◆ Task to complete: Transcribe each record exactly, but omit pictures.

*-*-*

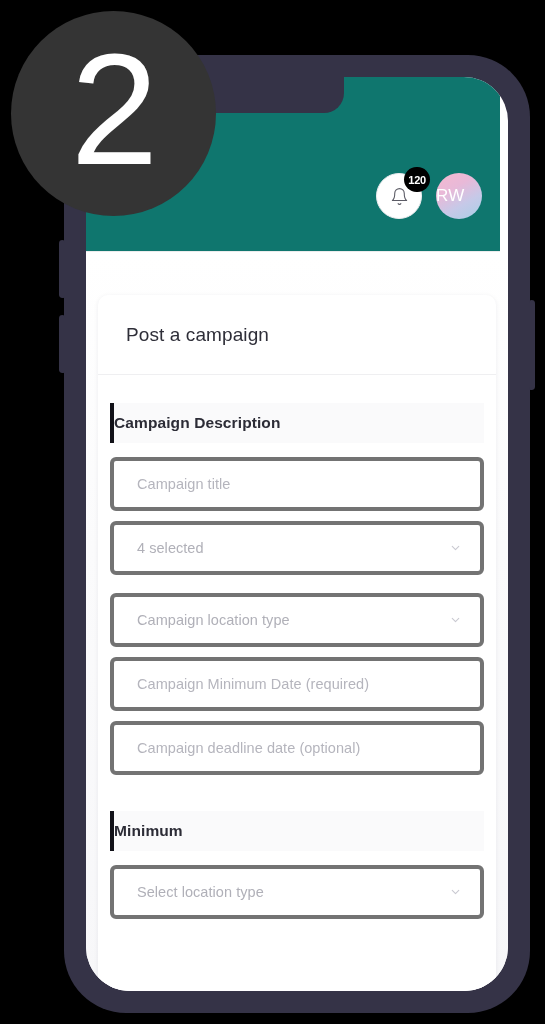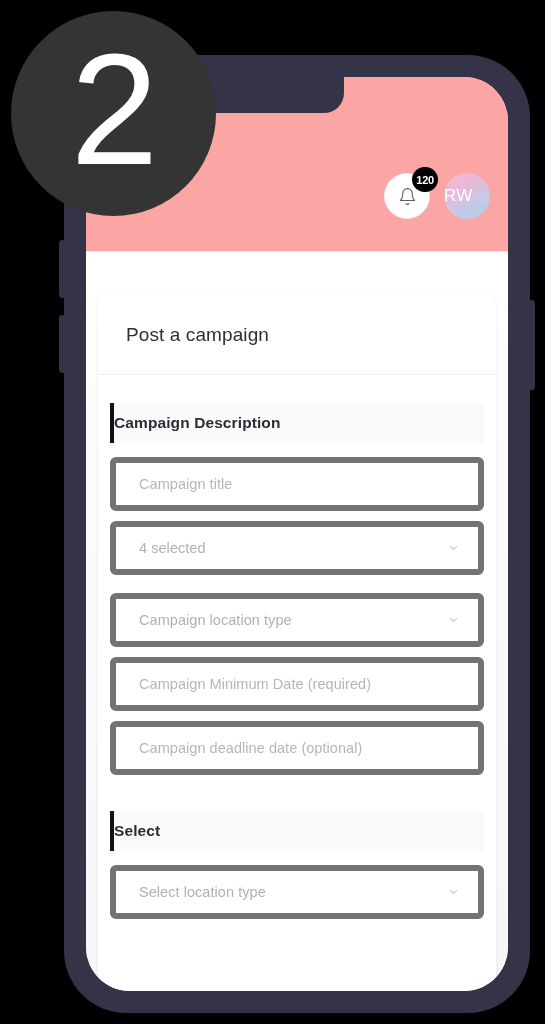"120" #app-header { background: #fca5a5 -> #0f766e; right: 0 -> 8px }
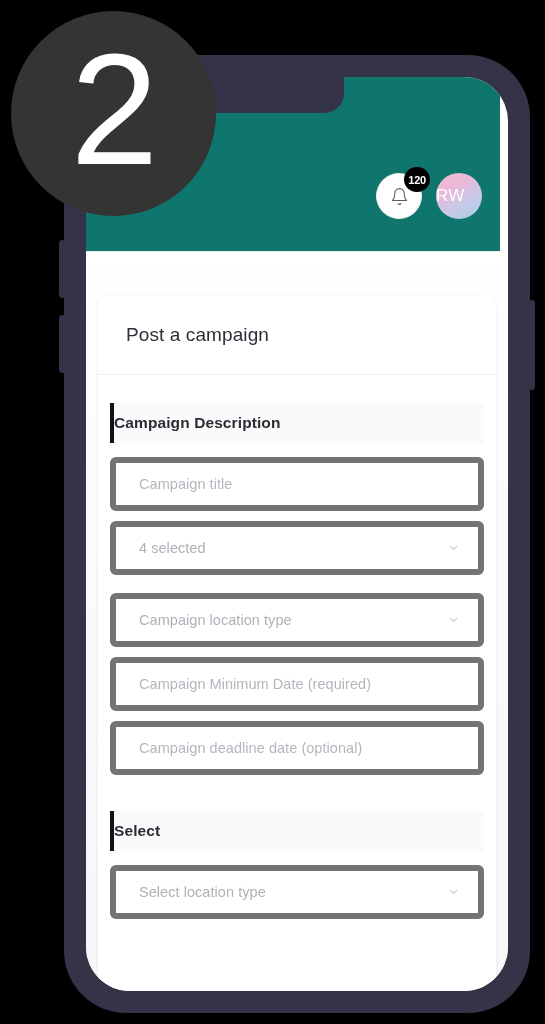"Campaign title" .field { border: 6px solid #737373 -> 4px solid #737373 }
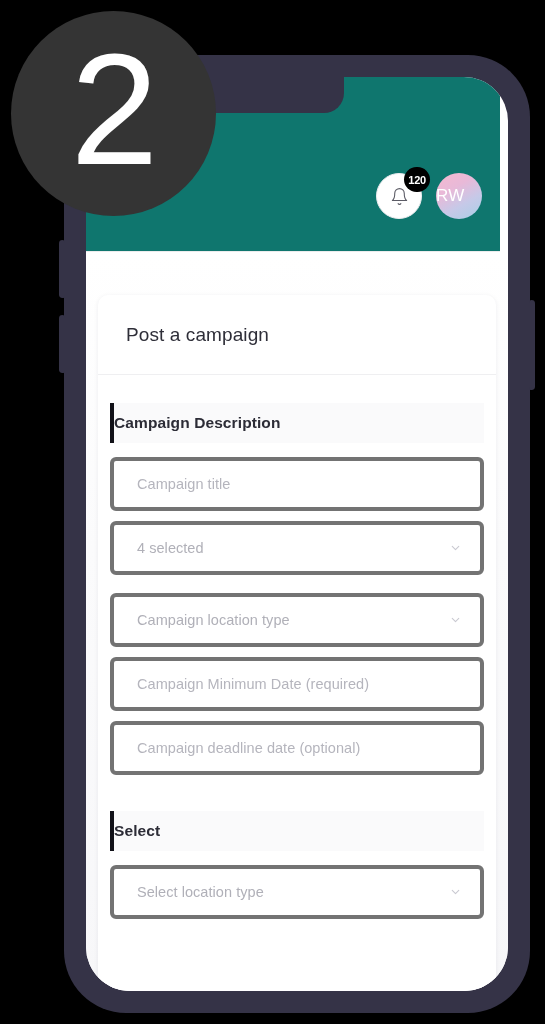"Select" div.section-title { text: Select -> Minimum }
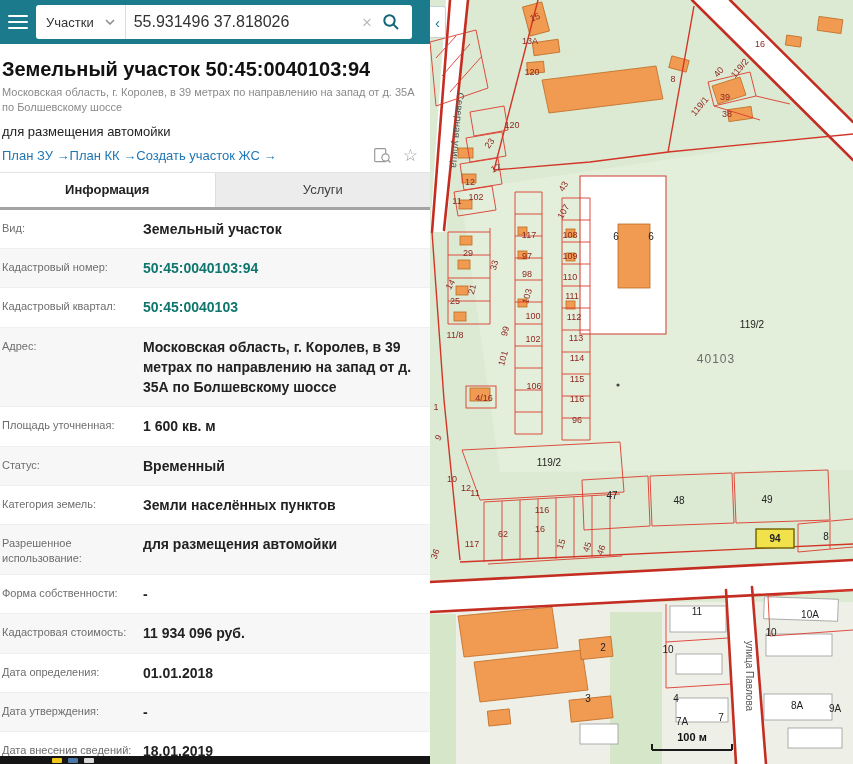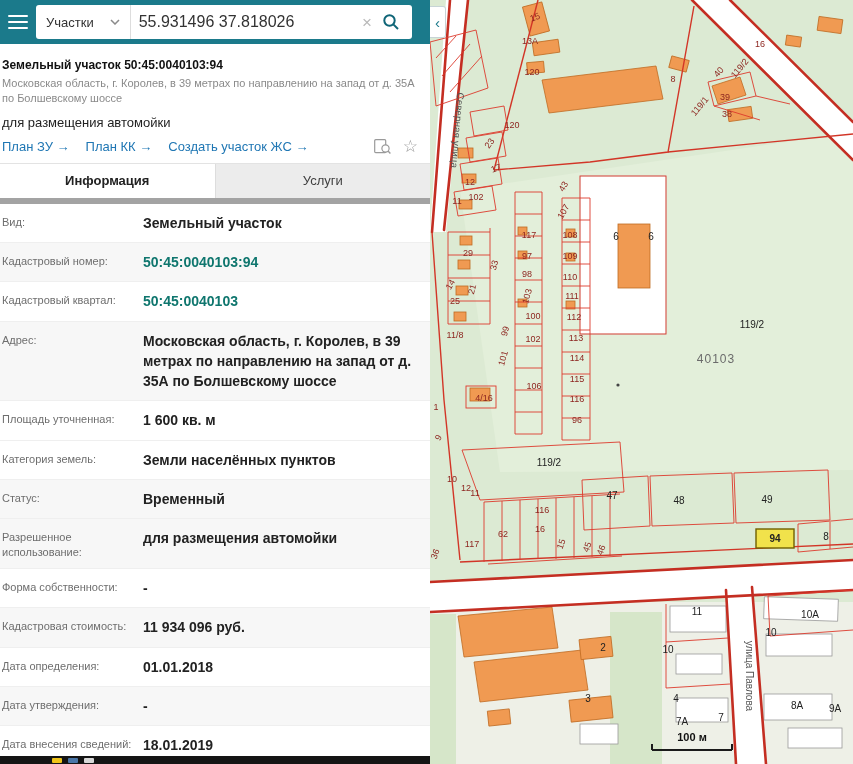"Участки" .cat { gap: 16px -> 11px }
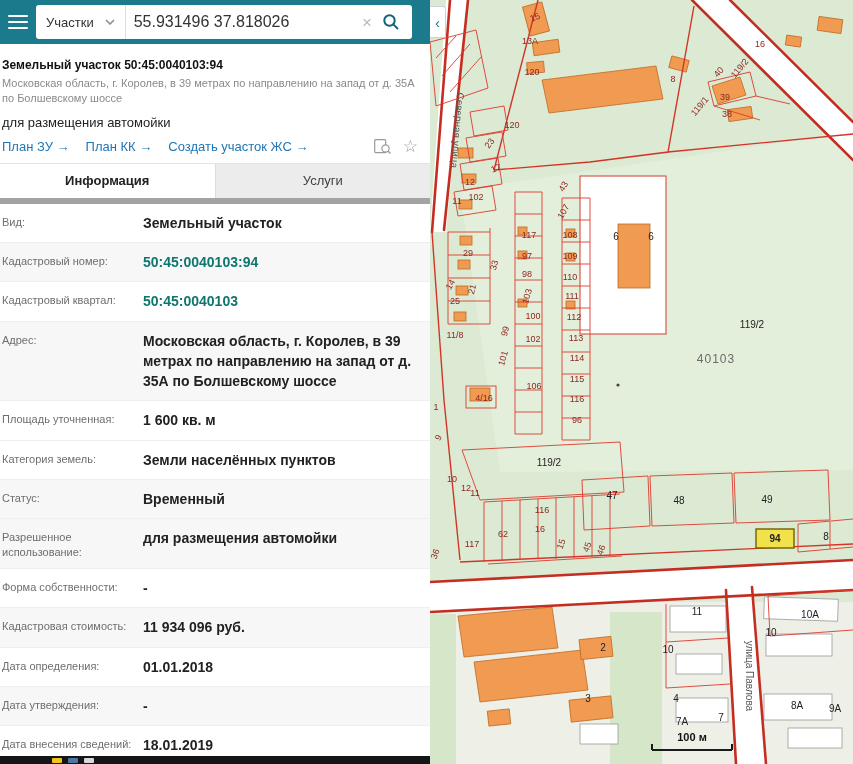"Земельный участок 50:45:0040103:94" .panel h1 { font-size: 12px -> 20px }
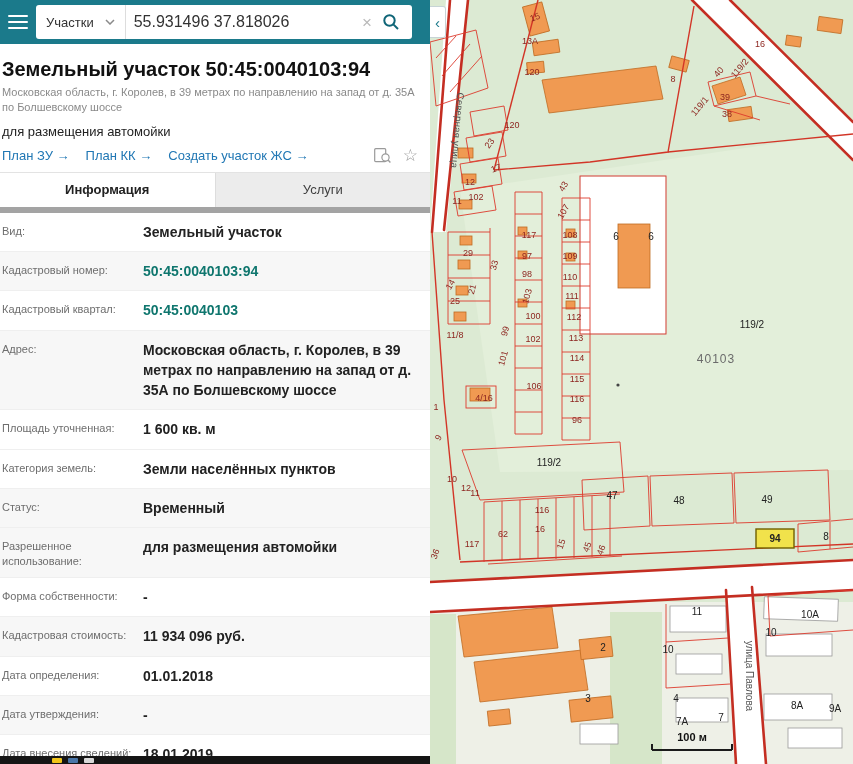"План ЗУ →" #action-links { gap: 16px -> none }
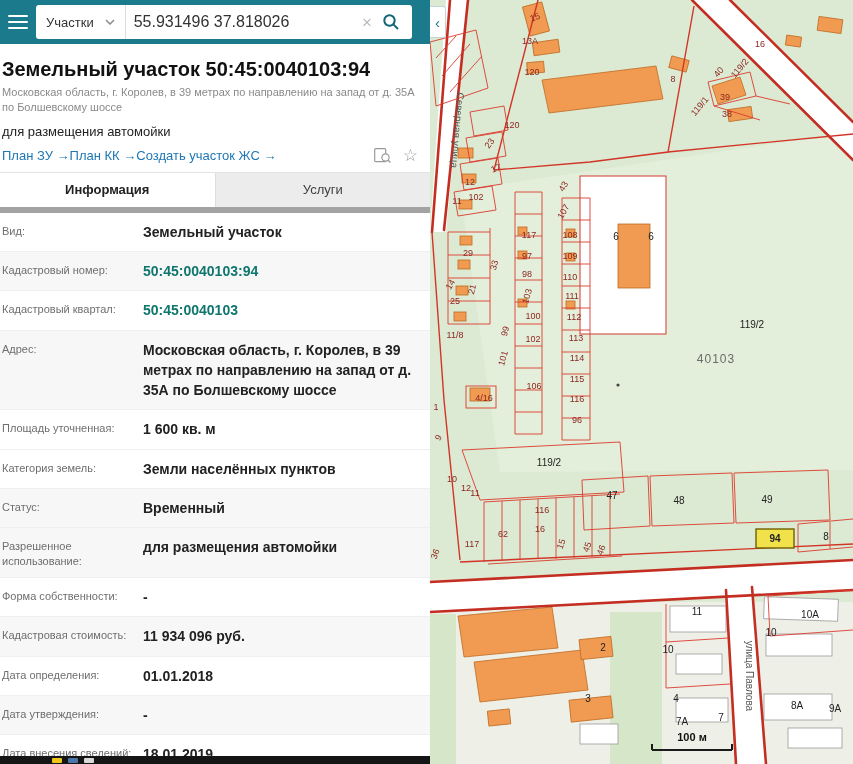"Информация" .tabs { border-bottom: 6px solid #a3a3a3 -> 3px solid #a3a3a3 }
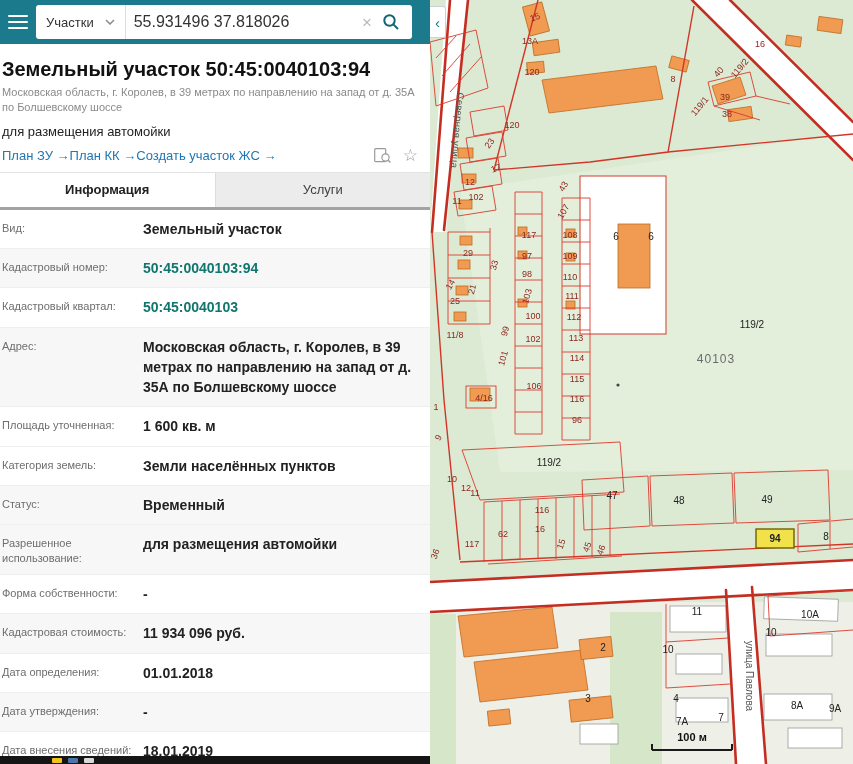"Категория земель:" div.irow { order: before "Статус:" -> after "Статус:" }
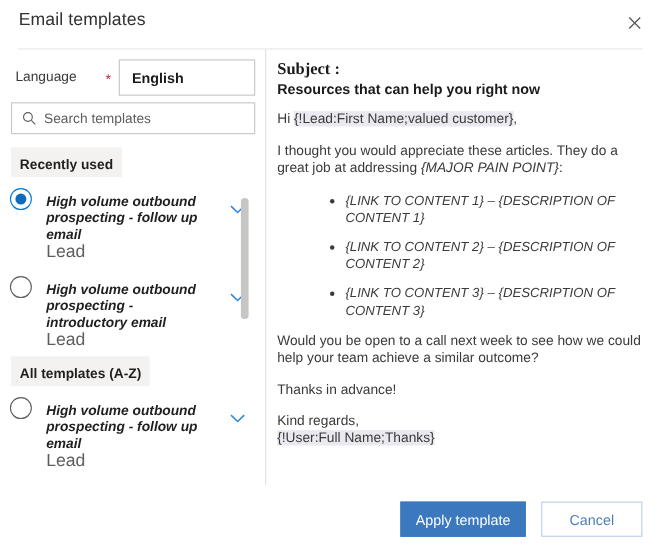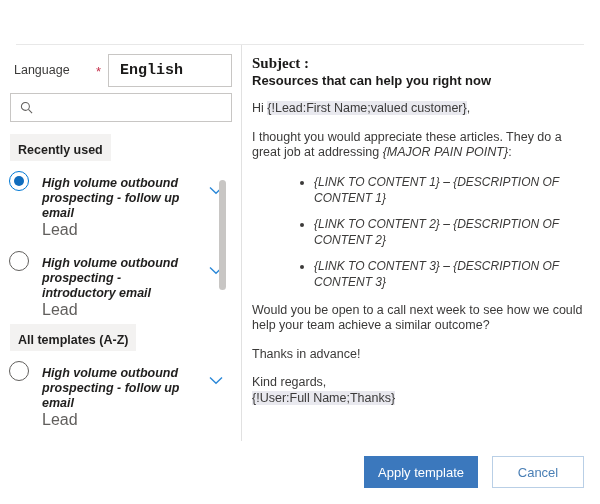"Email templates" div.dlg-header { html: none -> <div> <div>Email templates</div> <button> <span> <svg> <path></path> </svg> </span> </button> </div> }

*-*-*

◆ Result of this task:
"120" #app-header { background: #fca5a5 -> #0f766e; right: 0 -> 8px }
"Campaign title" .field { border: 6px solid #737373 -> 4px solid #737373 }
"Select" div.section-title { text: Select -> Minimum }
"Участки" .cat { gap: 16px -> 11px }
"Земельный участок 50:45:0040103:94" .panel h1 { font-size: 12px -> 20px }
"План ЗУ →" #action-links { gap: 16px -> none }
"Информация" .tabs { border-bottom: 6px solid #a3a3a3 -> 3px solid #a3a3a3 }
"Категория земель:" div.irow { order: before "Статус:" -> after "Статус:" }
"Email templates" div.dlg-header { html: none -> <div> <div>Email templates</div> <button> <span> <svg> <path></path> </svg> </span> </button> </div> }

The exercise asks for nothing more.